## Work required
Write out, word for word, every line in the data below from the one containing "hfov=42.5deg. Answer as" to the one containing "#1 solder wire spool", both of them included.

## Supplied records
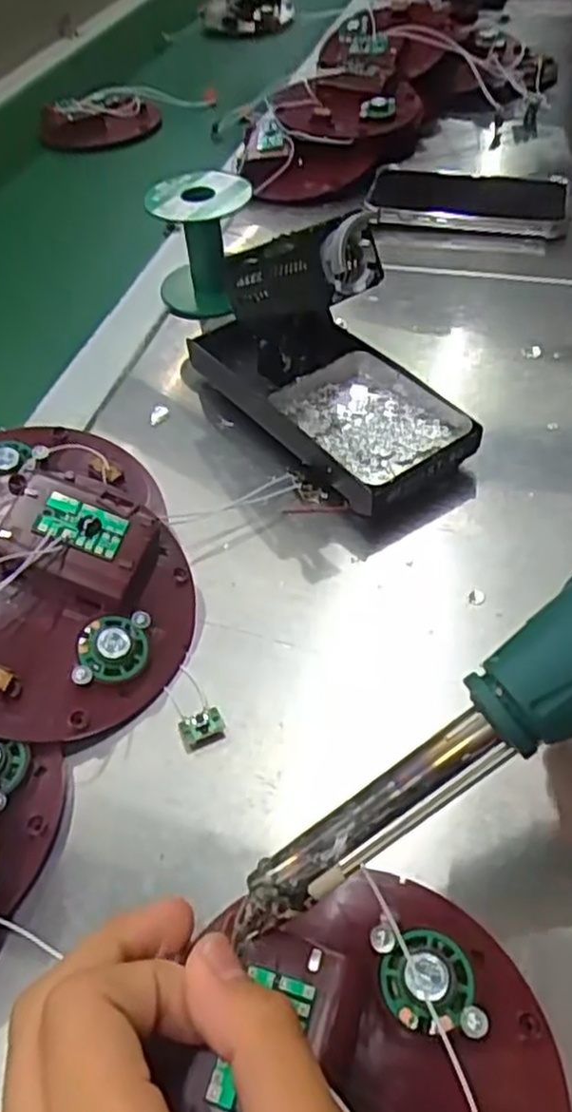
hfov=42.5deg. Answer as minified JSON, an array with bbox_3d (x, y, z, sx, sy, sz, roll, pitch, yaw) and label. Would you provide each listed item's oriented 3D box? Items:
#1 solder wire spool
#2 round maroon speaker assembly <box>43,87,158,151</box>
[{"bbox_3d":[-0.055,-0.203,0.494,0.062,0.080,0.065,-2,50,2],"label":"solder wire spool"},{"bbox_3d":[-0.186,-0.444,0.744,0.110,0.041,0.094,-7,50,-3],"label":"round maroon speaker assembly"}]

...

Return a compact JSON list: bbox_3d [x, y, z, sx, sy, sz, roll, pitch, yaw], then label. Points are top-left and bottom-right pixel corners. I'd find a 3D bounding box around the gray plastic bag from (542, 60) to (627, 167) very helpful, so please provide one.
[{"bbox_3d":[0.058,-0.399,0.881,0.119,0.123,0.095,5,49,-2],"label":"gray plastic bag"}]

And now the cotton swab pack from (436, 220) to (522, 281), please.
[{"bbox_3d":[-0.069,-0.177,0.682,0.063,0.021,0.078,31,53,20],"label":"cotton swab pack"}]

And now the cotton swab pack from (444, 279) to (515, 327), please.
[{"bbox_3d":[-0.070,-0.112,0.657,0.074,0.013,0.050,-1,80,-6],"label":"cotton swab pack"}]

## Response
hfov=42.5deg. Answer as minified JSON, an array with bbox_3d (x, y, z, sx, sy, sz, roll, pitch, yaw) and label. Would you provide each listed item's oriented 3D box? Items:
#1 solder wire spool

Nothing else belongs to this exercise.